On Global Government

by Theo Henson — 2021-11-11

What is a nation? Why do they exist? What is their purpose?

The difficulty of these questions is thus: the responses given will change based on the nation asked. One is quick to realize that they do not have easy, direct answers.

Historically, nations have started as small agricultural communities, perhaps forming alliances to increase their influence. These communities occasionally developed into larger empires like those of Rome or Britain. In the past couple of thousand years the growth of these empires has been curtailed by social change and technological limitations: Rome lacked the ability to effectively communicate, and was therefore unable to operate the large swathes of land it controlled; Britain fractured when its colonies eventually yearned for independence. In modern times (the past few hundred years), a new kind of nation has cemented itself: the nation-state, where within a well-defined boundary you can find Nationish people who speak the Nationish language and share a Nationish culture.

So what's next? How will—or should—the most important way people are organized (their nation) evolve? The answer is global; the change from a community, to an empire, to a state, to a united, world government is a natural progression. As technology progresses, new types of government become possible. The current way most countries work would not be possible without modern, instant communication—Rome could not exist before bronze, Britain not before boats. The potential for a global government may not yet exist, but eventually it will, society permitting.

Why unify

A fully globalized government—provided that it is established in a just manner and proceeds to act accordingly—would be the most desirable.
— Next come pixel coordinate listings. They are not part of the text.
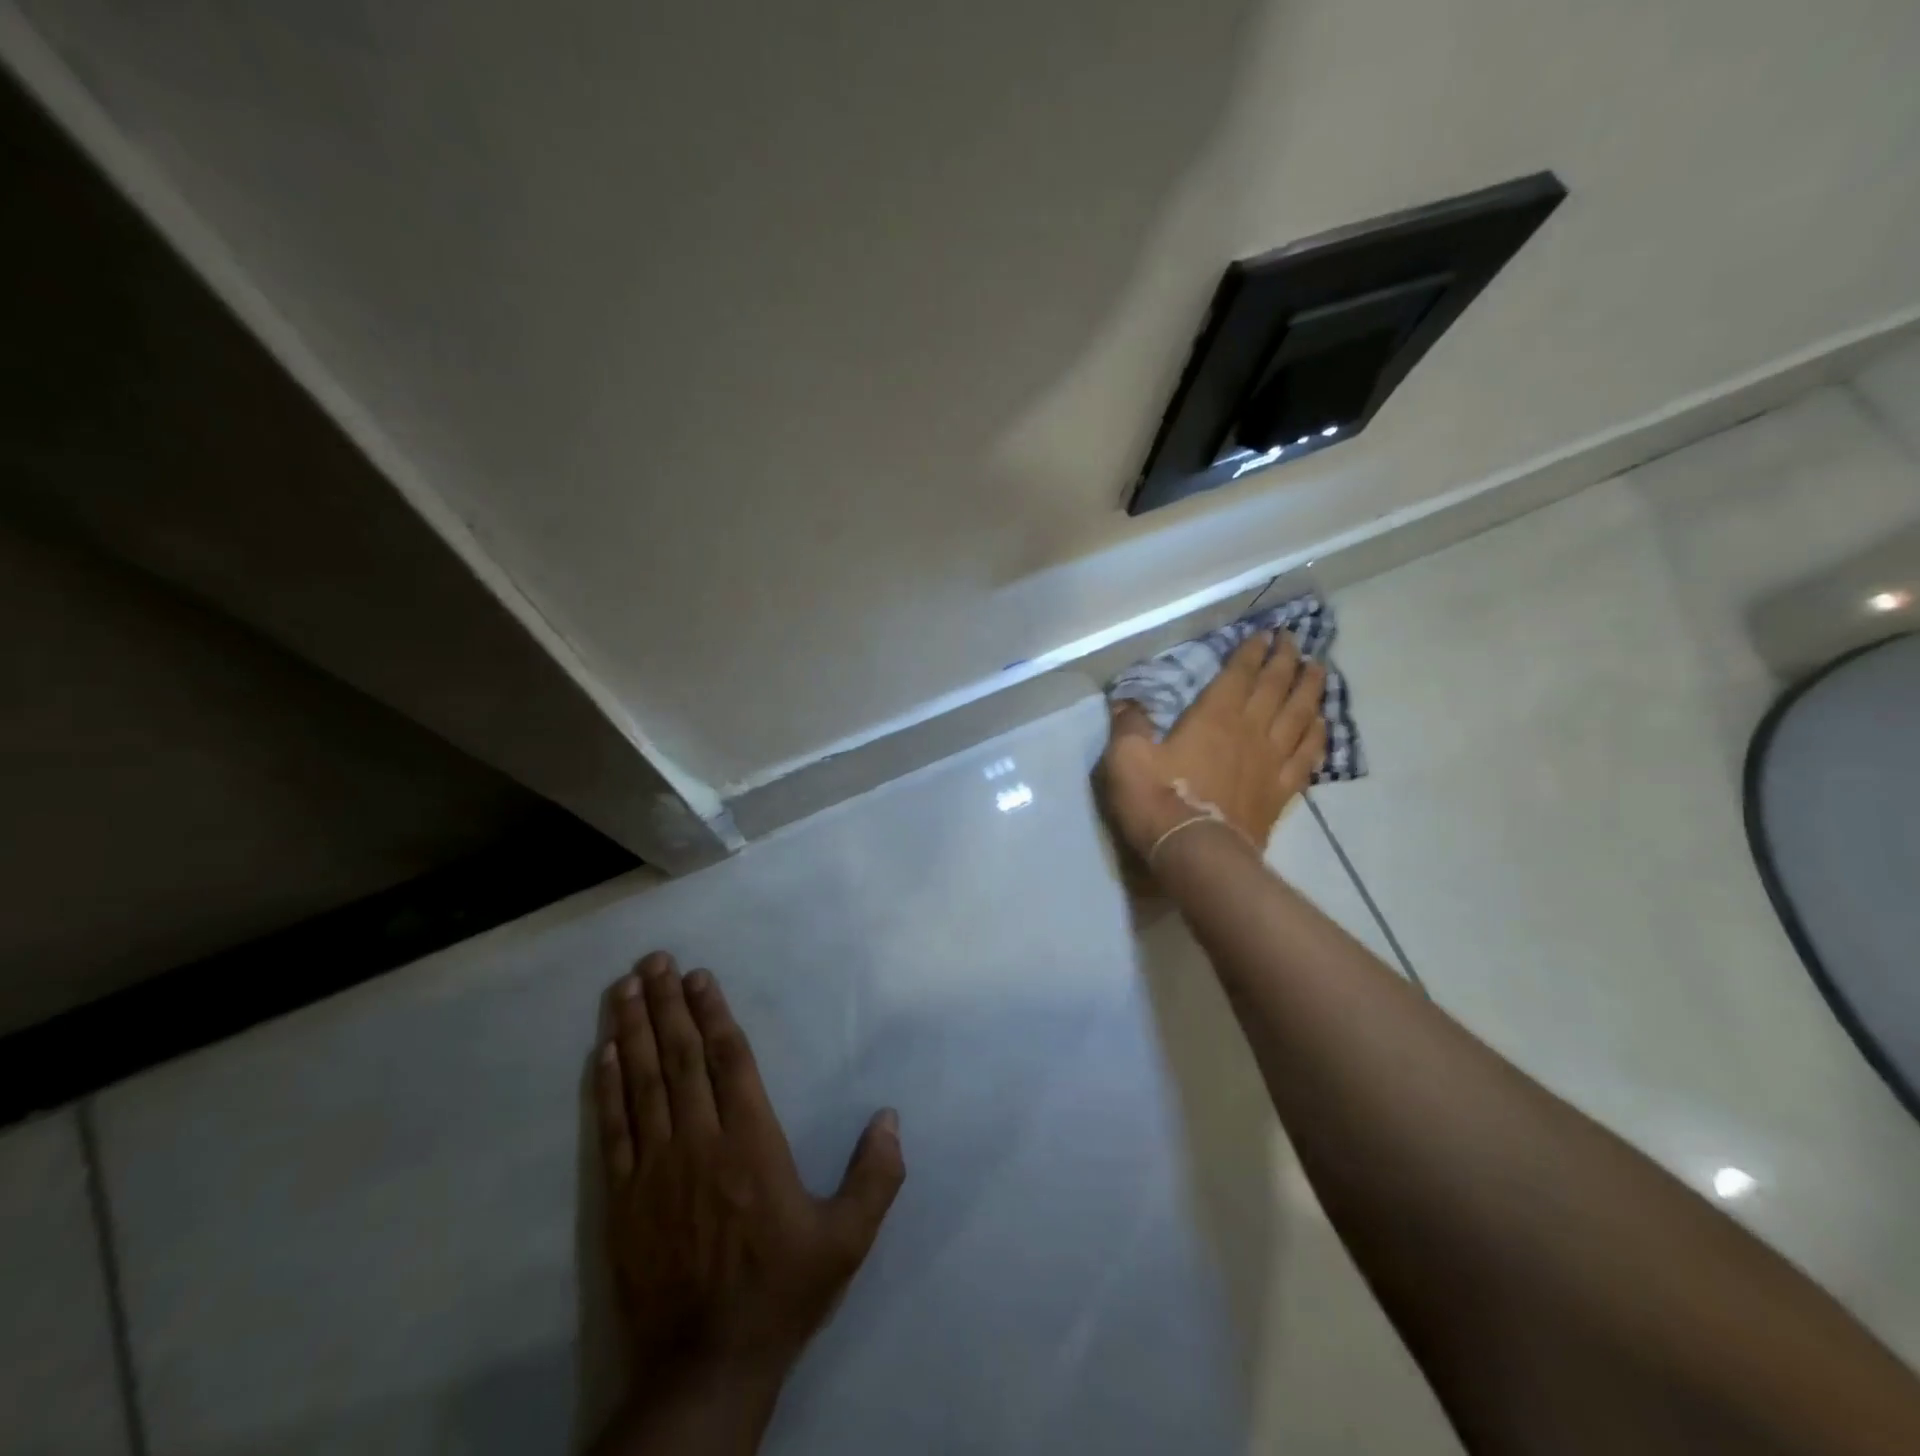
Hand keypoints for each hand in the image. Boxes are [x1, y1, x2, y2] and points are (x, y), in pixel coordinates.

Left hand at [594, 952, 904, 1402]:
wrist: (705, 1368)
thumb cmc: (780, 1292)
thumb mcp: (846, 1240)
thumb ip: (875, 1176)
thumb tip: (891, 1118)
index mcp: (752, 1143)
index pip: (729, 1060)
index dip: (714, 1013)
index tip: (699, 976)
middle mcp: (700, 1142)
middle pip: (682, 1058)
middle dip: (668, 1004)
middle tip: (655, 960)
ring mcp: (655, 1170)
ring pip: (642, 1084)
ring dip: (633, 1032)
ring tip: (625, 988)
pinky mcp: (622, 1201)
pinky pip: (613, 1131)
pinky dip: (607, 1088)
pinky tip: (602, 1055)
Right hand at [1097, 630, 1326, 862]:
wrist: (1196, 853)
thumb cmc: (1157, 801)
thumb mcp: (1126, 758)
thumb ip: (1128, 726)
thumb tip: (1125, 703)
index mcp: (1213, 716)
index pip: (1239, 674)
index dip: (1252, 652)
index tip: (1264, 634)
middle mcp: (1249, 730)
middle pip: (1275, 687)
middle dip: (1285, 660)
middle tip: (1294, 640)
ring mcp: (1270, 761)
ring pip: (1299, 715)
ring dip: (1310, 689)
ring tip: (1318, 669)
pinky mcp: (1280, 791)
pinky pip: (1307, 756)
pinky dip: (1317, 736)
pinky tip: (1322, 725)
People would be granted the same, liberal rights no matter where they geographically happen to have been born.

Now, one might ask something along the lines of: “historical empires were much larger than modern states, so why would global unification be next—not just a possible step that could have been taken centuries ago?” While it may be true that these empires controlled large amounts of land, containing many nations, the world is actually much more united today. Thinking beyond the essentially arbitrary borders of land, the Internet, for example, allows people to instantly communicate and collaborate, regardless of their nation. Obviously, legal unification will happen over a long time-scale, but we're currently close than ever.